Exercise A: Which hierarchical database does the relational model text name?
Exercise B: Rewrite the part of the relational model text that begins at "The Relational Model: Bringing" and stops after "difficult to scale.", replacing "aluminum" with "steel".

The Relational Model: Bringing Structure and Relationships to Data

While hierarchical databases like IMS were powerful for specific use cases, they often struggled with the flexibility needed for more complex, interconnected data. Imagine if a supplier updated the material used in a component—say, switching from aluminum to carbon fiber—and that component appeared in dozens or even hundreds of product assemblies. In a hierarchical system, you’d need to find every single entry across the system and manually update the material, much like having to open every individual file in a cabinet just to update a pharmacy’s new address. This kind of redundancy and manual labor was not only inefficient, it was error-prone and difficult to scale.

This growing frustration paved the way for a revolutionary idea: the relational model. Instead of embedding the same data in multiple places, relational databases allowed you to store each piece of information just once and link it to other data using relationships. Now, if a supplier's details changed, you only had to update it in one place—and every system that depended on that information would reflect the change automatically. This shift wasn't just about convenience; it fundamentally changed how we design, query, and maintain data, opening the door for the flexible, scalable applications we rely on today.

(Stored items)
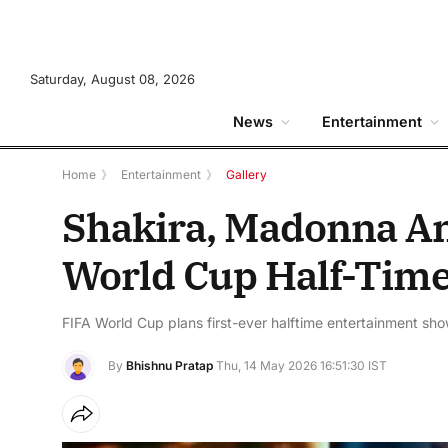
Saturday, August 08, 2026
News
Entertainment
Home
》
Entertainment
》
Gallery
Shakira, Madonna An
World Cup Half-Tim
FIFA World Cup plans first-ever halftime entertainment sho
By
Bhishnu Pratap
Thu, 14 May 2026 16:51:30 IST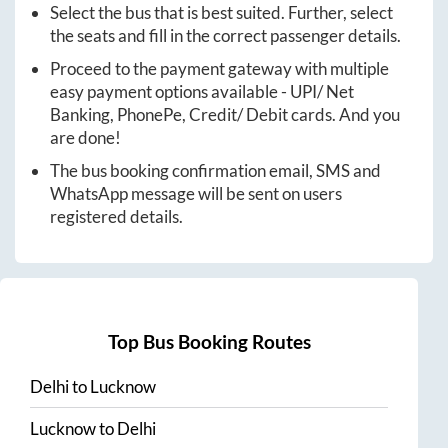
Select the bus that is best suited. Further, select
the seats and fill in the correct passenger details.
Proceed to the payment gateway with multiple
easy payment options available - UPI/ Net
Banking, PhonePe, Credit/ Debit cards. And you
are done!
The bus booking confirmation email, SMS and
WhatsApp message will be sent on users
registered details.
Top Bus Booking Routes
Delhi
to
Lucknow
Lucknow
to
Delhi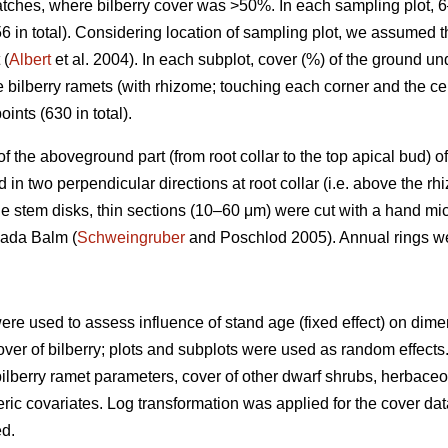
patches, where bilberry cover was >50%. In each sampling plot, 
6 in total). Considering location of sampling plot, we assumed 
 (
Albert
et al. 2004). In each subplot, cover (%) of the ground u
e bilberry ramets (with rhizome; touching each corner and the ce
oints (630 in total).
) of the aboveground part (from root collar to the top apical bud
n two perpendicular directions at root collar (i.e. above the rh
e stem disks, thin sections (10–60 μm) were cut with a hand mi
nada Balm (
Schweingruber
and Poschlod 2005). Annual rings w
ere used to assess influence of stand age (fixed effect) on dim
over of bilberry; plots and subplots were used as random effects. 
ilberry ramet parameters, cover of other dwarf shrubs, herbac
ic covariates. Log transformation was applied for the cover dat
ed.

Your solution A: IMS

Your solution B:
The Relational Model: Bringing Structure and Relationships to Data

While hierarchical databases like IMS were powerful for specific use cases, they often struggled with the flexibility needed for more complex, interconnected data. Imagine if a supplier updated the material used in a component—say, switching from steel to carbon fiber—and that component appeared in dozens or even hundreds of product assemblies. In a hierarchical system, you’d need to find every single entry across the system and manually update the material, much like having to open every individual file in a cabinet just to update a pharmacy’s new address. This kind of redundancy and manual labor was not only inefficient, it was error-prone and difficult to scale.